Hagel on IRGC: Notes that opposition to designation was initiated by former Sen. Jim Webb (D-Va.), who opposed designating as terrorist government bodies. Rationale: such designation is tantamount to authorizing force against Iran
Two Hagel faux-pas — describing Iranian government he uses "legitimate" (maybe) "independent" (what di=oes that mean?) and "elected" (uh-oh.)
And then he says he "supports the president’s position on containment." It’s "prevention." "Containment" in this Senate is akin to saying "the bean soup here lacks flavor."
Also: Chambliss’ challenge on direct talks ("we’ve never talked with terrorist states") is more a challenge of Obama administration policy than Hagel, per se.
Hagel walks back "containment," says he misspoke, there’s no position on "containment." Levin corrects him: There is a position on containment — the Senate is against. Hagel apologizes for misspeaking while apologizing for misspeaking.
I’ve had more attention to my words over the last six weeks…
Sen. Mark Udall (D-Colo.), notes critics who say Hagel is soft on Iran, "anti Israel." "These are very serious charges."
(Note: Udall was one of four vulnerable Democrats up for reelection in 2014 who was targeted by Christians United for Israel newspaper ads urging the senators not to confirm Hagel.)
Udall asks Hagel to discuss military option on Iran, elaborate support for Israel.
Hagel notes his support for "special relationship" with Israel.
Udall softballs Hagel on IRGC vote: "You were protecting the Congress’ prerogative when it comes to declaring war."
Sen.

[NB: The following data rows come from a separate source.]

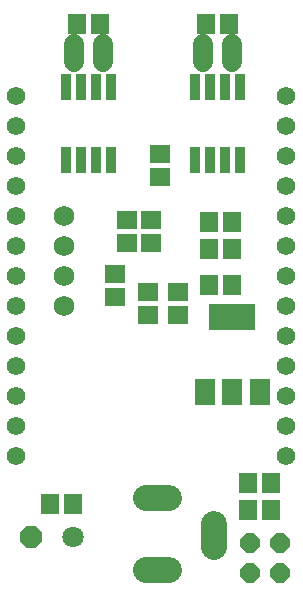
<source format=gbr>
G04 EAGLE Gerber RS-274X export*
G75*
%MOIN*%
%FSLAX25Y25*%
%LPD*%
%INSoldermask Bottom*%
%IPPOS*%
%AMOC8*
5,1,8,0,0,1.08239X$1,22.5*%
G01*
%ADD10C,0.086740*%
%ADD11P,0.076850X8X202.500000*%
%ADD12C,0.071000*%
%ADD13R,0.059181X0.067055*%
%ADD14C,0.068000*%
%ADD15R,0.067055X0.086740*%
%ADD16R,0.157606X0.086740*%
%ADD17C,0.061465*%
%ADD18R,0.034000X0.088000*%
%ADD19R,0.067055X0.059181*%
%ADD20P,0.069273X8X22.500000*%
%ADD21C,0.068000*%


D10*
X50063Y32000D02*
X57937Y32000D01*
X72898Y23543D02*
X72898Y15669D01*
X57937Y8000D02*
X50063Y8000D01*
D11*
X12000Y19000D03*
D12*
X26000Y19000D03*
D13*
X27260Y190100D03*
X34740Y190100D03*
X70260Y190100D03*
X77740Y190100D03*
X25740Y30000D03*
X18260Y30000D03*
X84260Y28000D03*
X91740Y28000D03*
X71260Y103000D03*
X78740Y103000D03*
D14*
X35921Y177500D02*
X35921Y183500D01*
X26079Y183500D02*
X26079Y177500D01*
X78921Y177500D02*
X78921Y183500D01*
X69079Y183500D02*
X69079Y177500D01*
D13*
X91740Y37000D03*
X84260Y37000D03*
D15*
X88055Y67598D03*
X79000Y67598D03*
X69945Y67598D03*
D16*
X79000Y92402D03*
D17*
X7000Y106000D03*
X7000Y116000D03*
X7000Y126000D03*
X7000Y136000D03*
X7000Y146000D03*
X7000Y156000D03*
X7000Y166000D03*
X7000Y96000D03*
X7000Y86000D03*
X7000Y76000D03*
X7000Y66000D03*
X7000Y56000D03*
X7000Y46000D03*
X97000Y106000D03*
X97000Y96000D03*
X97000Y86000D03*
X97000Y76000D03*
X97000Y66000D03*
X97000Y56000D03*
X97000Y46000D03*
X97000Y116000D03*
X97000Y126000D03*
X97000Y136000D03*
X97000Y146000D03*
X97000Y156000D03*
X97000Y166000D03*
D18*
X23500Y169100D03*
X23500Y144900D03*
X28500Y169100D03*
X33500Y169100D03*
X28500Y144900D03*
X33500Y144900D03*
X38500Y169100D03*
X38500Y144900D03*
X66500Y169100D03*
X66500Y144900D03*
X71500Y169100D03*
X76500Y169100D03*
X71500Y144900D03*
X76500Y144900D03*
X81500Y169100D03*
X81500Y144900D03*
D19*
X61000Y100740D03*
X61000Y93260D03*
X40000Y106740D03*
X40000Y99260D03*
X51000Y93260D03*
X51000Y100740D03*
X55000Y139260D03*
X55000Y146740D03*
X44000Y124740D03*
X44000Y117260D03*
X52000Y124740D03*
X52000Y117260D03*
D13*
X71260Y124000D03*
X78740Y124000D03*
X71260Y115000D03*
X78740Y115000D03*
D20*
X85000Y7000D03*
X85000Y17000D03*
X95000Y7000D03*
X95000Y17000D03*
D21*
X23000Y126000D03*
X23000Y116000D03*
X23000Y106000D03*
X23000Y96000D03*
M02*

</source>
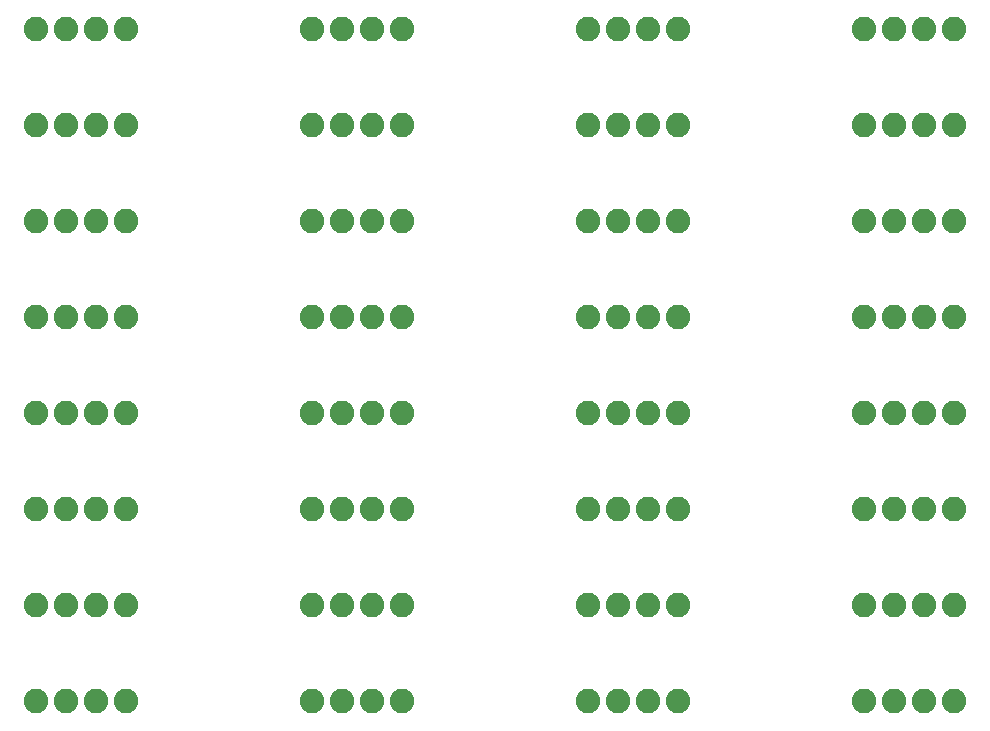
<source format=gbs>
G75*
%MOIN*%
%OFA0B0*%
%FSLAX25Y25*%
%IPPOS*%
%LPD*%
%AMOC8*
5,1,8,0,0,1.08239X$1,22.5*
%
%ADD10C,0.08200*%
D10*
X0079500Y0098333D03*
X0089500Y0098333D03*
X0099500Y0098333D03*
X0109500Y0098333D03*
X0109500Y0130333D03*
X0099500Y0130333D03*
X0089500Y0130333D03*
X0079500Y0130333D03*
X0079500Y0162333D03*
X0089500Y0162333D03*
X0099500Y0162333D03*
X0109500Y0162333D03*
X0109500Y0194333D03*
X0099500Y0194333D03*
X0089500Y0194333D03*
X0079500Y0194333D03*
X0079500Y0226333D03*
X0089500Y0226333D03*
X0099500Y0226333D03*
X0109500Y0226333D03*
X0109500Y0258333D03*
X0099500Y0258333D03*
X0089500Y0258333D03*
X0079500Y0258333D03*
X0079500Y0290333D03*
X0089500Y0290333D03*
X0099500Y0290333D03*
X0109500Y0290333D03*
X0109500Y0322333D03*
X0099500Y0322333D03*
X0089500Y0322333D03*
X0079500Y0322333D03*
X0171500Y0322333D03*
X0181500Y0322333D03*
X0191500Y0322333D03*
X0201500Y0322333D03*
X0201500Y0290333D03*
X0191500Y0290333D03*
X0181500Y0290333D03*
X0171500Y0290333D03*
X0171500Y0258333D03*
X0181500Y0258333D03*
X0191500Y0258333D03*
X0201500Y0258333D03*
X0201500Y0226333D03*
X0191500Y0226333D03*
X0181500Y0226333D03*
X0171500Y0226333D03*
X0171500Y0194333D03*
X0181500Y0194333D03*
X0191500Y0194333D03*
X0201500Y0194333D03*
X0201500Y0162333D03*
X0191500Y0162333D03*
X0181500Y0162333D03*
X0171500Y0162333D03*
X0171500Y0130333D03*
X0181500Y0130333D03*
X0191500Y0130333D03*
X0201500Y0130333D03*
X0201500Y0098333D03*
X0191500Y0098333D03*
X0181500Y0098333D03*
X0171500Y0098333D03*
X0263500Y0098333D03*
X0273500Y0098333D03*
X0283500Y0098333D03*
X0293500Y0098333D03*
X0293500Y0130333D03*
X0283500Y0130333D03*
X0273500Y0130333D03*
X0263500Y0130333D03*
X0263500Y0162333D03*
X0273500Y0162333D03*
X0283500Y0162333D03*
X0293500Y0162333D03*
X0293500Y0194333D03*
X0283500Y0194333D03*
X0273500Y0194333D03*
X0263500Y0194333D03*
X0263500Y0226333D03*
X0273500Y0226333D03*
X0283500Y0226333D03*
X0293500Y0226333D03*
X0293500Y0258333D03*
X0283500Y0258333D03*
X0273500Y0258333D03*
X0263500Y0258333D03*
X0263500Y0290333D03*
X0273500Y0290333D03*
X0283500Y0290333D03*
X0293500Y0290333D03*
X0293500Y0322333D03*
X0283500Y0322333D03*
X0273500Y0322333D03*
X0263500Y0322333D03*
X0355500Y0322333D03*
X0365500Y0322333D03*
X0375500Y0322333D03*
X0385500Y0322333D03*
X0385500Y0290333D03*
X0375500Y0290333D03*
X0365500Y0290333D03*
X0355500Y0290333D03*
X0355500Y0258333D03*
X0365500Y0258333D03*
X0375500Y0258333D03*
X0385500Y0258333D03*
X0385500Y0226333D03*
X0375500Y0226333D03*
X0365500Y0226333D03*
X0355500Y0226333D03*
X0355500Y0194333D03*
X0365500Y0194333D03*
X0375500Y0194333D03*
X0385500Y0194333D03*
X0385500Y0162333D03*
X0375500Y0162333D03*
X0365500Y0162333D03*
X0355500Y0162333D03*
X0355500Y0130333D03*
X0365500Y0130333D03*
X0375500Y0130333D03*
X0385500Y0130333D03*
X0385500Y0098333D03*
X0375500Y0098333D03*
X0365500Y0098333D03*
X0355500Y0098333D03*
M02*

</source>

Roger Wicker (R-Miss.) notes that Hagel explained his opposition to unilateral Iran sanctions the day after he was nominated, but within days, was writing and saying that he now backs them.
Wicker also raises Hagel’s "Jewish lobby" comment, noted that he had retracted the statement and apologized for it. He wants to know if he still tthinks "they succeed in doing dumb things through intimidation and theat U.S. policy has been wrong" because of it.
I’ve already said I regret referencing the Jewish lobby, I should have said pro-Israel lobby.
The use of intimidation — I should have used influence, I think would have been more appropriate.
I should not have said dumb or stupid, because I understand or appreciate there are other views on these things.
Sen. Kay Hagan (N.C.), another 2014 culnerable subject to a CUFI as, is "personally to committed to israel’s security as a Jewish state," she was just in Israel, the ties between military and intelligence "have never been stronger." She wants Hagel to reaffirm his own commitment.
Sen. Kelley Ayotte (R-N.H.) gets to comprehensive Iran sanctions legislation that was put on hold by anonymous senator(s) in 2008. He acknowledges:
I was one of some Republican senators who did not want that bull to go forward, the reason I did is because the Bush administration did not want that bill to go forward.
Interesting: I was unaware that there was more than one GOP senator involved, and also had not heard explicitly (although I had suspected) that it was at the Bush administration’s behest.
Sen. Joe Manchin (D-W.Va.) regrets not having served with Hagel, suggesting both of them stand up to special interests.
Sen. Kirsten Gillibrand (D-N.Y.) brings up Iran first, wants him to clarify earlier comment that Iran is "legitimate." Hagel:
What I meant to say, should have said is that its recognizable, its recognized its been recognized at the United Nations… that’s what i should have said.
Sen. Lindsey Graham (R-S.C.) says comment about intimidating is "provocative" statement. "Name one dumb thing … we’re pressured to do one dumb thing."
Hagel repeats that he shouldn’t have made the statement.
Interestingly, Graham uses "Jewish lobby" and also "Israeli lobby" which is arguably more offensive.
Sen. Roy Blunt (R-Mo.), no pro-Israel slouch, wants to get into structure of military — the Israel issue is "exhausted."